If you need “non-standard scoping”, where you refer to variables inside a data frame as if they are in the global environment, prefer tidy evaluation over non-standard evaluation. See the Data frame functions section in R4DS and the metaprogramming chapters in Advanced R for more details.
No matter how complex and polished the individual operations are, it is often the quality of the glue that most directly determines the power of the system.
— Hal Abelson
A powerful strategy for solving complex problems is to combine many
simple pieces. Each piece should be easily understood in isolation, and
have a standard way to combine with other pieces. In R, this strategy
plays out by composing single functions with the pipe. The pipe,
%>%
, is a common composition tool that works across all
packages.
Some things to bear in mind when writing functions:
Strive to keep functions as simple as possible (but no simpler!). Generally, each function should do one thing well, and you should be able to describe the purpose of the function in one sentence.
Avoid mixing side-effects with transformations. Ensure each function either returns an object, or has a side-effect. Don’t do both. (This is a slight simplification: functions called primarily for their side-effects should return the primary input invisibly so that they can still be combined in a pipeline.)
Function names should be verbs. The exception is when many functions use the same verb (typically something like “modify”, or “add”, or “compute”). In that case, avoid duplicating the common verb, and instead focus on the noun. A good example of this is ggplot2: almost every function adds something to an existing plot.
An advantage of a pipeable API is that it is not compulsory: if you
do not like using the pipe, you can compose functions in whatever way
you prepare. Compare this to an operator-overloading approach (such as
the +
in ggplot2), or an object-composition approach (such
as the ...
approach in httr).
R is a functional programming language; embrace it, don’t fight it. If you’re familiar with an object-oriented language like Python or C#, this is going to take some adjustment.

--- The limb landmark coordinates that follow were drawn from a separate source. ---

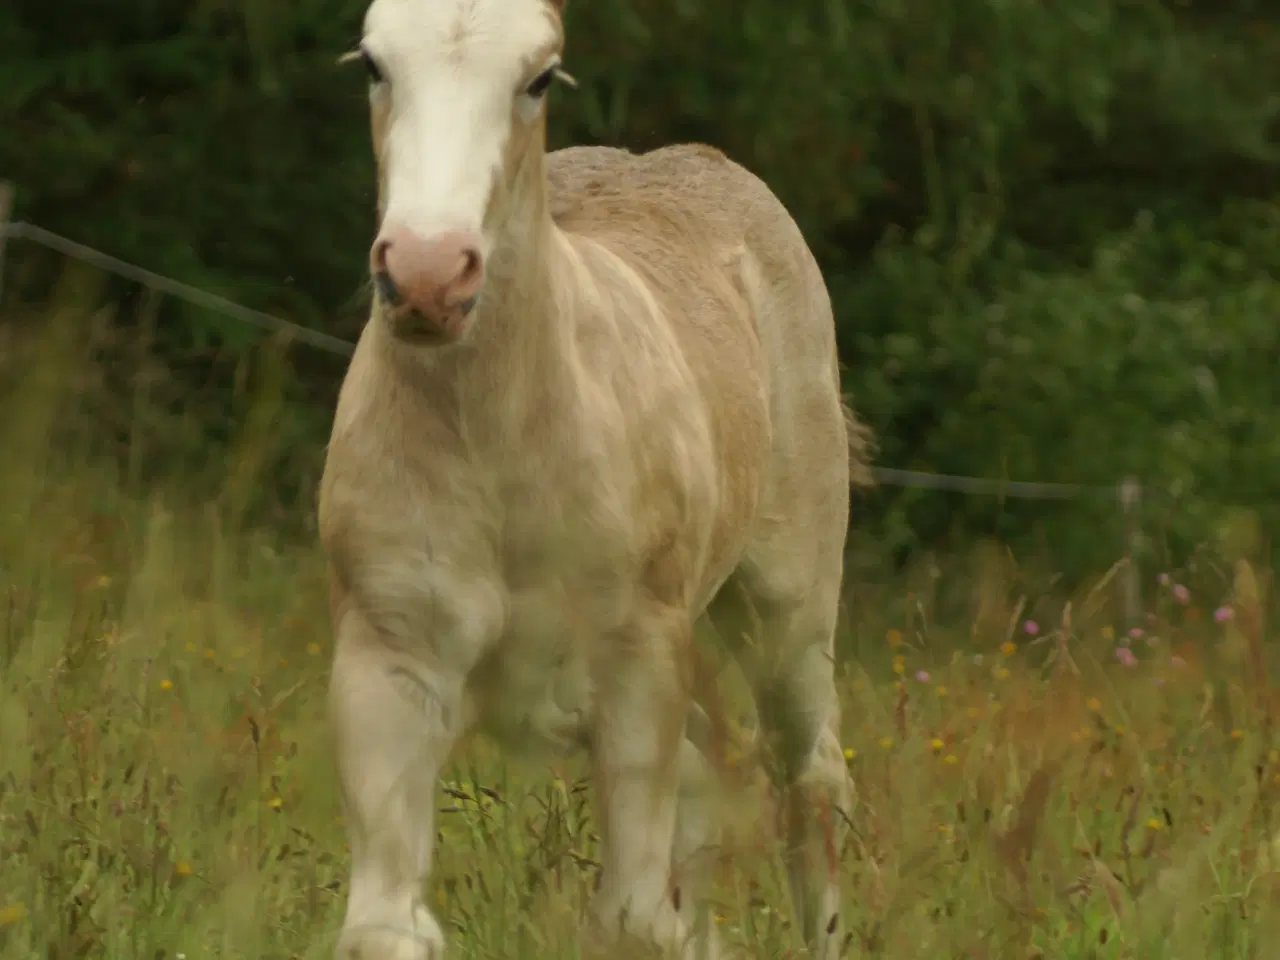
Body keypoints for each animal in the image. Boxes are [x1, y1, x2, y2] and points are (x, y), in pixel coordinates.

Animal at [318, 0, 870, 957]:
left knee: (809, 782)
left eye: (539, 76)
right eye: (375, 63)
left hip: (789, 604)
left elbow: (633, 921)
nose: (428, 275)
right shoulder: (388, 663)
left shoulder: (639, 666)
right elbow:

But in the long run you will be much better off working with the language, rather than fighting it.
Generally, this means you should favour:
Immutable objects and copy-on-modify semantics. This makes your code easier to reason about.
The generic functions provided by S3 and S4. These work very naturally inside a pipe. If you do need mutable state, try to make it an internal implementation detail, rather than exposing it to the user.

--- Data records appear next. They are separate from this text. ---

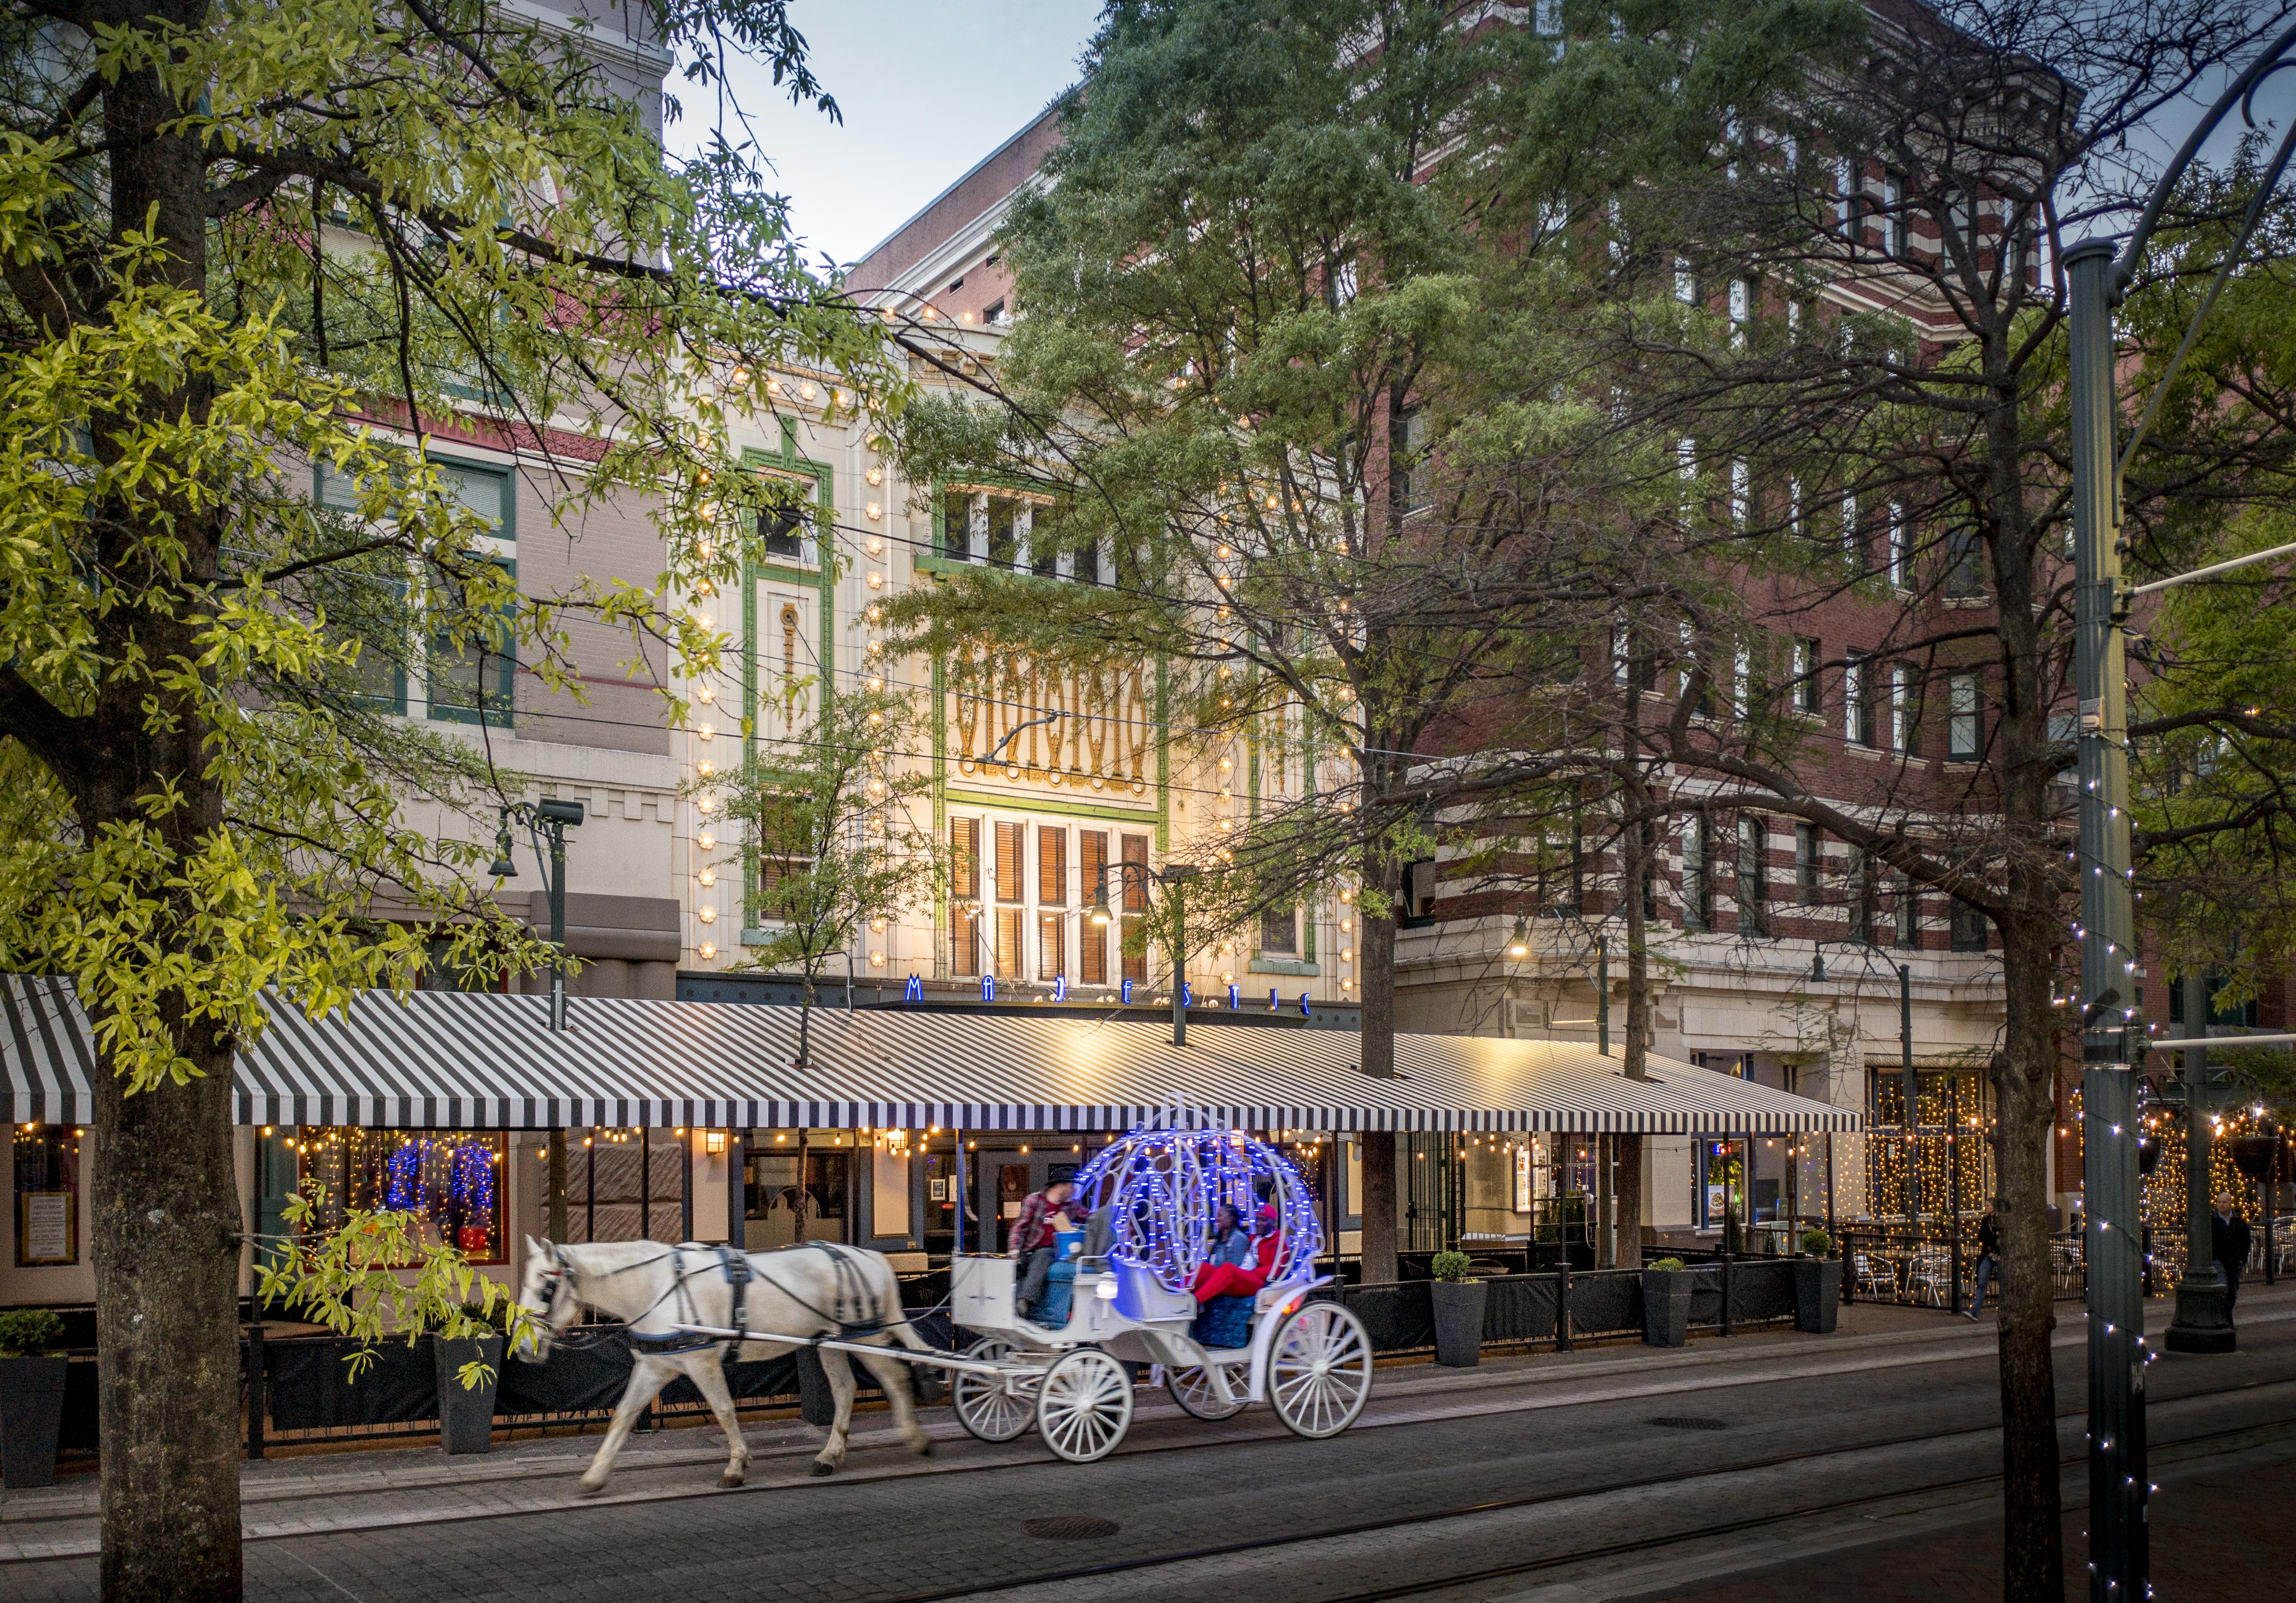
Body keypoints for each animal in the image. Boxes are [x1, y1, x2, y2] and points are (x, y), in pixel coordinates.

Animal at [521, 1240, 941, 1488]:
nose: (524, 1348)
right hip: (831, 1341)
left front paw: (736, 1465)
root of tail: (873, 1258)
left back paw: (915, 1437)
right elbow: (623, 1414)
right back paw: (829, 1456)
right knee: (844, 1390)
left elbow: (724, 1411)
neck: (656, 1286)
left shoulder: (702, 1362)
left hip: (865, 1337)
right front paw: (595, 1474)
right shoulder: (655, 1367)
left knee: (896, 1377)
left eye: (545, 1285)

Tools that abstract over for-loops, like the apply family of functions or the map functions in purrr.
Programs must be written for people to read, and only incidentally for machines to execute.
— Hal Abelson
Design your API primarily so that it is easy to use by humans. Computer efficiency is a secondary concern because the bottleneck in most data analysis is thinking time, not computing time.
Invest time in naming your functions. Evocative function names make your API easier to use and remember.
Favour explicit, lengthy names, over short, implicit, names. Save the shortest names for the most important operations.
Think about how autocomplete can also make an API that’s easy to write. Make sure that function families are identified by a common prefix, not a common suffix. This makes autocomplete more helpful, as you can jog your memory with the prompts. For smaller packages, this may mean that every function has a common prefix (e.g. stringr, xml2, rvest).